Folks, THIS is Watchmen.

I've now read the book about five times, and each time more and more things become clear.  And yet, summarizing the basic plot of the book continues to be hard to pin down.  If I were pressed, I would guess the "hook" of the story is about the murder of a costumed avenger, the reformation of a group of heroes as they investigate the murder, and how all of this leads to an evil plan that will potentially kill millions of people.

But that really says nothing of what Watchmen is really about. By showing its heroes as very flawed humans who, for various reasons, are compelled to dress up in ridiculous outfits and rail against the injustices as they see them, Watchmen not only deconstructs what we normally think of a "superheroes" but also what we think of a comic book.  The book is laid out in a very rigid 9-panel pages, with occasional merging of the panels to provide emphasis on key moments.  One issues is entirely comprised of a panel scheme that mirrors its opposite page.  

It's not just the layouts and physical structure of the book that makes Watchmen unique - each chapter ends with a substantial bit of prose that serve to flesh out the world and the motivations of the characters.  The first few chapters are devoted to "Under the Hood", a tell-all memoir penned by Hollis Mason, the first Nite-Owl from the 40s.  You also get a scholarly article on owls and mythology from Dan Dreiberg, the current Nite-Owl, newspaper articles from the New Frontier, and the arrest reports and psychiatric studies of Rorschach.  Each piece takes its own style, and fills the gaps that lie between the panels of the book proper.

But then what to make of the story-within-the-story, of the Black Freighter?  On the surface the "pirate" story, about a devastating attack by a mysterious ghost ship, and the sole survivor who does what he must to survive and return to civilization, feel superfluous.  But Moore carefully blends the narration of the pirate story next to the actual Watchmen story, and the result is a reflection of the underlying feelings of the folks at street level, echoing the fears and paranoia of the country as events come to a head.

So, as a manual for a new direction in comic layout and structure Watchmen is genius.  But none of that would probably matter if the overarching story wasn't as engaging as it is.  Let me try one more time to get to the heart of the story.

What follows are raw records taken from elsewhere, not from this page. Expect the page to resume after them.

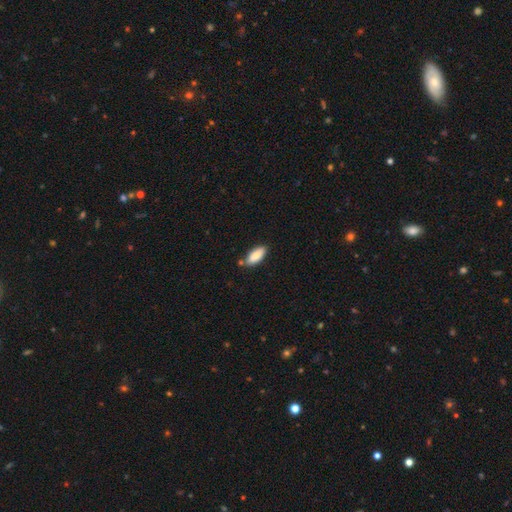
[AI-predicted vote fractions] A smooth galaxy with no disk features (86%) that is in between round and cigar-shaped (83%). Merging: none (71%).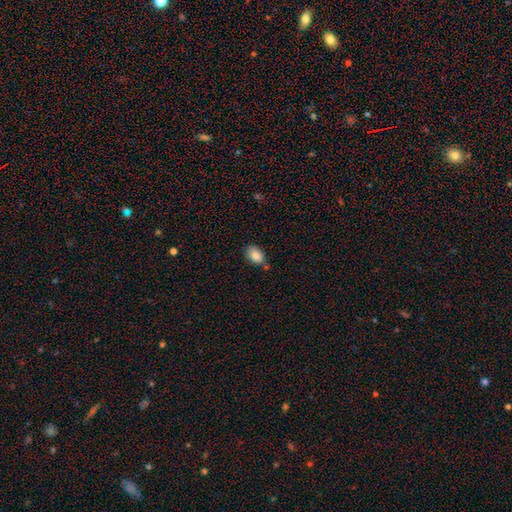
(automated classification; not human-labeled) Morphology: type=smooth (86%); roundness=in between (87%); merging=none (69%).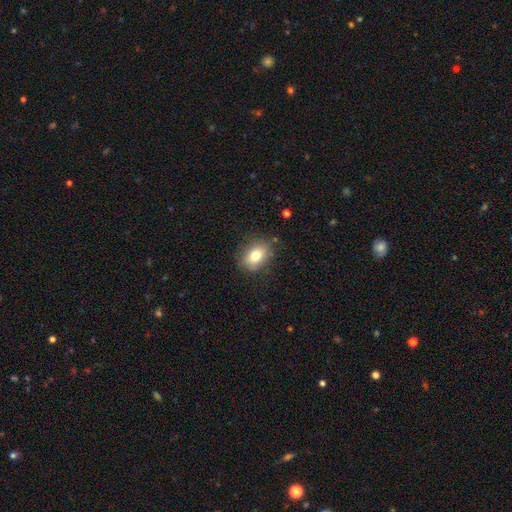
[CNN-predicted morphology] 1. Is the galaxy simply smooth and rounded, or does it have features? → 77% smooth, 13% featured or disk, 10% star or artifact.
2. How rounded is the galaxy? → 70% in between, 29% round, 2% cigar-shaped.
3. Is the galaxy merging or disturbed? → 81% none, 14% minor disturbance, 4% major disturbance, 2% merger.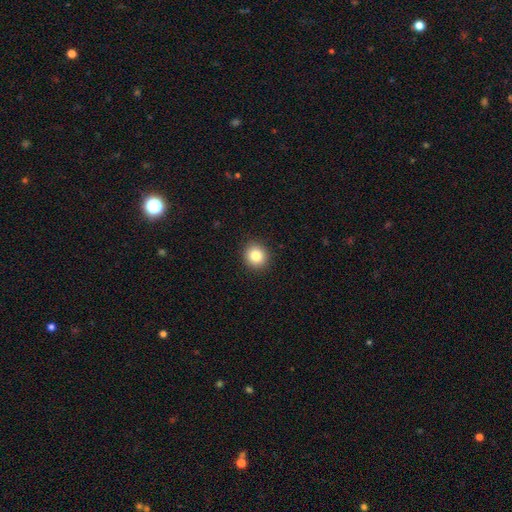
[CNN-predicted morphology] Q: Smooth or featured?
A: smooth (83%); runner-up: star or artifact (10%)
Q: How rounded?
A: round (84%); runner-up: in between (15%)
Q: Merging?
A: none (91%); runner-up: minor disturbance (6%)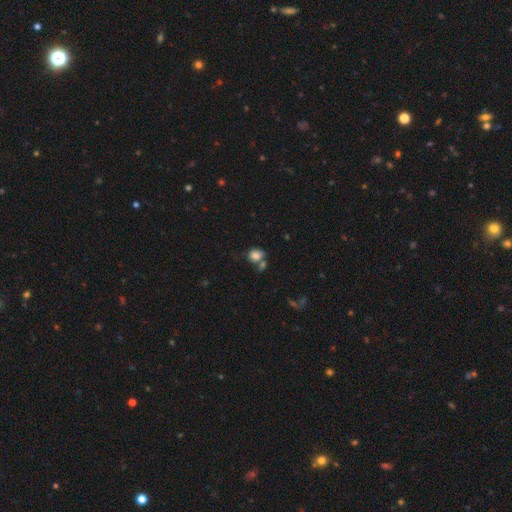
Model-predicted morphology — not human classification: This is clearly a smooth galaxy (81%). How rounded: likely round (67%). Merging: possibly none (47%).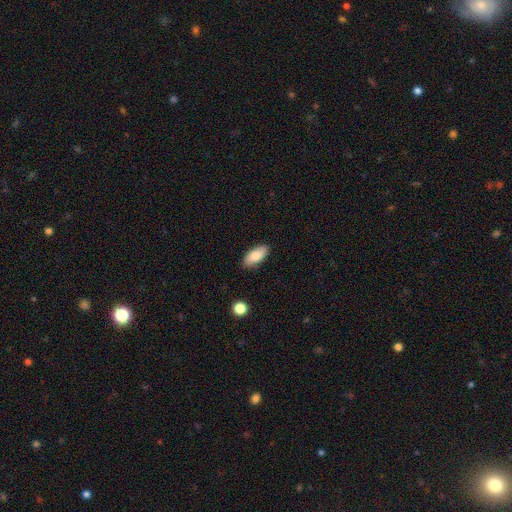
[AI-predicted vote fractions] Overall: smooth (83%). How rounded: in between (89%). Merging: none (85%).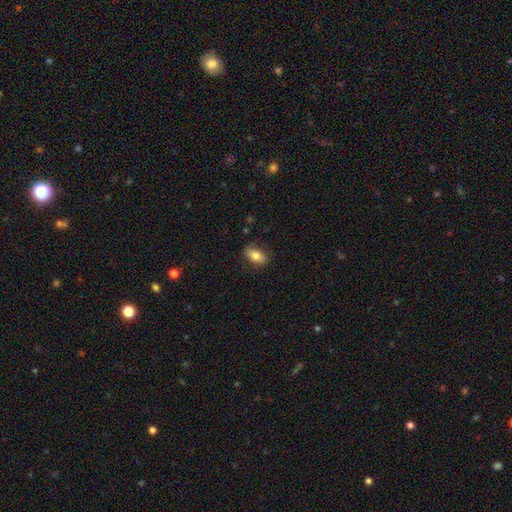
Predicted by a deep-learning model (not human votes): smooth 76%, featured or disk 17%, star or artifact 8%. Down the decision tree: how rounded — in between (86%); merging — none (82%).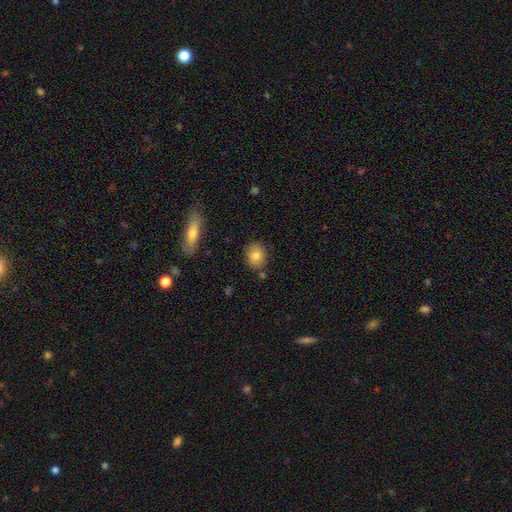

It's New York, 1985.  History has split from what we know and the 40s see the beginning of the costumed avenger.  No powers - just people dressing up and fighting crime.  A group bands together calls themselves The Minutemen.  Then, something spectacular - Jon Osterman, aka "Doctor Manhattan," the victim of a horrific science experiment is gifted with awesome powers that allow him to re-arrange reality at the atomic level.  The United States has found its first superhero, and so begins the twist that brings us to the present: with Doctor Manhattan's help the US wins the war in Vietnam, and Nixon is elected to the presidency 3 times, and is in fact still president when the novel begins, with the murder of the Comedian, a "hero" from the 70s incarnation of the Minute Men (called the "Crimebusters").  His death is noted by Rorschach, another "hero" currently working against the laws of the country, since the Keane Act of 1977 has banned vigilantism against threats of riots and police strikes.  Convinced there's a "mask killer" on the loose, Rorschach contacts the now-retired members of the Crimebusters in an effort to find out who killed the Comedian.  In the process unresolved issues between members are brought to life, motivations are uncovered, and a massive plot to save the planet from itself is revealed.

Even that fairly in-depth summary doesn't do justice to what the story is about.  It's about the nature of time, about our role in the larger scope of society, about the frailty of all our heroes and, ultimately, it's about the two fundamental questions raised directly in the book:

Who Watches the Watchmen?

Who Makes the World?

Pretty heady question from a book starring a naked blue guy and a bunch of people in tights.